Our ability to use our net operating loss
carry forwards may be subject to limitation.
Generally, a change of more than 50% in the
ownership of a company’s stock, by value, over a three-year period constitutes an ownership change for U.S. federal income
tax purposes. An ownership change may limit our ability to use our net operating loss carryforwards attributable to the period
prior to the change. As a result, if we earn net taxable income, our ability to use our pre-change net operating loss carryforwards
to offset U.S. federal taxable income may become subject to limitations, which could potentially result in increased future tax
liability for us. At December 31, 2015, we had net operating loss carryforwards aggregating approximately $209.7 million.

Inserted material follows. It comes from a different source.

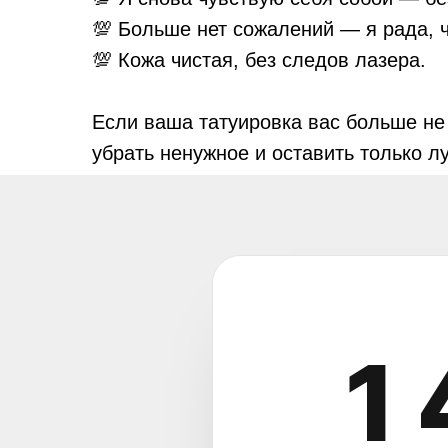
💯 Больше нет сожалений — я рада, 
💯 Кожа чистая, без следов лазера.
Если ваша татуировка вас больше не
убрать ненужное и оставить только л
1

Ownership of our shares is concentrated
in the hands of a few investors which could limit the ability of our other stockholders to influence the direction of the company.
As calculated by SEC rules of beneficial ownership,
SCO Capital Partners LLC and affiliates; Perceptive Advisors LLC (and affiliates Joseph Edelman); Quantum Partners (and affiliates
Soros Fund Management LLC); and Europa International Inc. (and affiliates Knoll Capital Management) each beneficially owned approximately
42.2%, 5.2%, 5.2% and 5.1%, respectively, of our common stock as of December 31, 2015. Accordingly, they
collectively have the ability to significantly influence or determine the election of all of our directors or the outcome of most
corporate actions requiring stockholder approval. They may exercise this ability in a manner that advances their best interests
and not necessarily those of our other stockholders.